Hai voglia a dire che approcciamo le cose laicamente, che non ci facciamo condizionare dal chiacchiericcio e dai luoghi comuni. La verità è che omai il tam tam sul vino giusto e quello sbagliato, quello vero e quello falso è talmente forte che, ci piaccia o no, ne siamo tutti condizionati.
Fai più di quindici bottigie l’anno e non attacchi le etichette con lo sputo? Sei un industriale senza scrupoli. Hai una pressa nuova e non usi più il torchio del museo del vino del paese? Ti sei piegato al modernismo e la pagherai cara. Regali due bottiglie ad un amico di San Francisco. E’ evidente, stai cambiando stile e faresti di tutto per conquistare il mercato americano.
Ci sta, allora, che invitato ad una degustazione da una grande cantina che perlatro stimo molto, in mano a persone squisite e autentiche, arrivi al dunque con una certa sufficienza, senza particolare slancio o attese.
L’occasione era il compleanno del Cumaro, storico montepulciano di Umani Ronchi che ha raggiunto le 20 vendemmie. Tutti in cantina (bellissima) a Osimo, Gianni Fabrizio camicia celeste e giacca grigia a menar le danze, la famiglia Bernetti al gran completo per gli onori di casa, e una serie di bottiglie vecchie e nuove per celebrare l’occasione.
Pronti via, anche il più svogliato del tavolo dopo cinque minuti drizza le papille. Non un vino che non sia almeno molto buono e occhi sgranati davanti a più di un bicchiere.
Tra i verdicchio, applausi a scena aperta per un sorprendente Casal di Serra Vecchie Vigne ’07, due ettari e mezzo di vigna con piante di almeno qurant’anni. Annata calda? Sarà, però i profumi minerali, rocciosi, di fungo e sottobosco, con sfumature di muschio e mandorle fresche raccontano un’altra storia. Che trova in bocca il suo lieto fine: agile e potente, caldo eppur leggiadro, incrocia acidità vibrante, dolcezza appagante, concentrazione e profondità. Senza un filo d’alcol sopra le righe (92/100).

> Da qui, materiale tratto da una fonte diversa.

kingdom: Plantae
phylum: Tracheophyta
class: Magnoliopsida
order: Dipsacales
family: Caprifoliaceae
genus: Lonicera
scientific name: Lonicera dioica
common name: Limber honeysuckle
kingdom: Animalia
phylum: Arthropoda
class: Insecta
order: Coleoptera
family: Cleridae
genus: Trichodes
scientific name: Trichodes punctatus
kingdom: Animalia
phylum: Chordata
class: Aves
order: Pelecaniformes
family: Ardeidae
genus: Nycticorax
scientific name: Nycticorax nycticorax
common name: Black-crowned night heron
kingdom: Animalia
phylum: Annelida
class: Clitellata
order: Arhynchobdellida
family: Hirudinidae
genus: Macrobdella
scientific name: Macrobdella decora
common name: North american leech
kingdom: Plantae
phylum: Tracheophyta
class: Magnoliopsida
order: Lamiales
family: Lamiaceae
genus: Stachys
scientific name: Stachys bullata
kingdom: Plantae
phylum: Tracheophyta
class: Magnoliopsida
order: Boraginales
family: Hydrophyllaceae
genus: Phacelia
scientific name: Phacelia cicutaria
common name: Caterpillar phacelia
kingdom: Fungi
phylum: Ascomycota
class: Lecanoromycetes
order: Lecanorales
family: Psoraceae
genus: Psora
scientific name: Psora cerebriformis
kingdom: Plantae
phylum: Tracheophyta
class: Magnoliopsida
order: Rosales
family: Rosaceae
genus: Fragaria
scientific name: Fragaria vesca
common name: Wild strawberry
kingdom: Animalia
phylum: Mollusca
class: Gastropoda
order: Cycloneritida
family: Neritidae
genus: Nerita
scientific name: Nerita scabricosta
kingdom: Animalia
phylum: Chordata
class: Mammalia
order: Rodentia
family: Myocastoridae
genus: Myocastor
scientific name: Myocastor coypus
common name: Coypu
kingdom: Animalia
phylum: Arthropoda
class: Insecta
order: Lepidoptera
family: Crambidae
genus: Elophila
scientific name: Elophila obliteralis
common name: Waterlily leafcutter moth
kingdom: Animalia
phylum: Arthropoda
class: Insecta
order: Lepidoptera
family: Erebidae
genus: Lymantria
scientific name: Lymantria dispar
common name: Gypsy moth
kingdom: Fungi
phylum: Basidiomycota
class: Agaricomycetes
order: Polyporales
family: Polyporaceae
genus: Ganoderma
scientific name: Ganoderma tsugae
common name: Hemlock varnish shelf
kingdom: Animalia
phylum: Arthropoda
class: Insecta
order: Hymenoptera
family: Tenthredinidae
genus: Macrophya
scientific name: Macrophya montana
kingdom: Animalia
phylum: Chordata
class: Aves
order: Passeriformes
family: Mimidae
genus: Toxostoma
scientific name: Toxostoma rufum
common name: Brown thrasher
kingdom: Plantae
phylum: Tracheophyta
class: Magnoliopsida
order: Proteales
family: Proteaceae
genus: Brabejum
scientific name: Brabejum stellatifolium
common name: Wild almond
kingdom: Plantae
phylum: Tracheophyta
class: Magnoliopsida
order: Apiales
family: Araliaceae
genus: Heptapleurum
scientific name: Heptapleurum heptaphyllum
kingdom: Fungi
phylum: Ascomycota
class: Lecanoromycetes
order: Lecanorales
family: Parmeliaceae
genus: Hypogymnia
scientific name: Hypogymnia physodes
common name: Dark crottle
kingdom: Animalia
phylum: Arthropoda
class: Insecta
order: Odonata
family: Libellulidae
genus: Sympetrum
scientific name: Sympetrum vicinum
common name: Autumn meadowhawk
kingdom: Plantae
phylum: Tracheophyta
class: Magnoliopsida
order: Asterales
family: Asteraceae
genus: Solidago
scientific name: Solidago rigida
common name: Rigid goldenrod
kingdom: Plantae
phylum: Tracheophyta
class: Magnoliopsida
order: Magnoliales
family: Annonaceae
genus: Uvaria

Raggiunto il massimo? Macchè… Ecco la coppia Plenio 2006- Plenio 2005. Sulla carta non dovrebbe esserci partita ma alla fine, contro pronostico, esce alla grande il secondo. Sarà l’anno in più, non saprei, ma questo verdicchio affinato in botti grandi da 40 ettolitri e acciaio ci sa fare: niente delicatezze o verticalità, qui si gioca pesante, senza però perdere di vista l’equilibrio. Potenza e controllo, profumi di roccia bagnata, nocciola tostata e legni orientali, oltre al frutto caldo e maturo; bocca di incredibile sapore e finale di grafite. Una meraviglia che col piatto giusto… (91/100)
Salto i rossi giovani, che in una degustazione di questo tipo giocano per forza da comprimari, e passo al festeggiato: Cumaro 2001 (un po’ monolitico e accartocciato 87/100), Cumaro 1995 (sanguigno e terroso, morbido, definito e poi tannico bello e cazzuto 90/100), Cumaro 1990 (se ne avete una bottiglia bevetela perché domani potrebbe essere tardi 83/100) e Cumaro 1988, il rosso del giorno (93/100).
Un grandissimo vino, uno di quegli ottantotto del centro Italia che spesso sorprendono. Scendendo nei dettagli, un rosso capace di raccontare un montepulciano meno usuale. Che dopo il giusto invecchiamento diventa addirittura elegante, molto diverso dal groviglio di frutto e materia delle fasi giovanili. Avevo assaggiato da poco un cugino abruzzese di vitigno: il Tonì di Cataldi Madonna di pari annata. Risultato simile e pioggia di conferme.
Per quelli che “lo so io com’è quel vino e da retta a me, non ci tireranno fuori mai niente di buono…” Oh, yeah!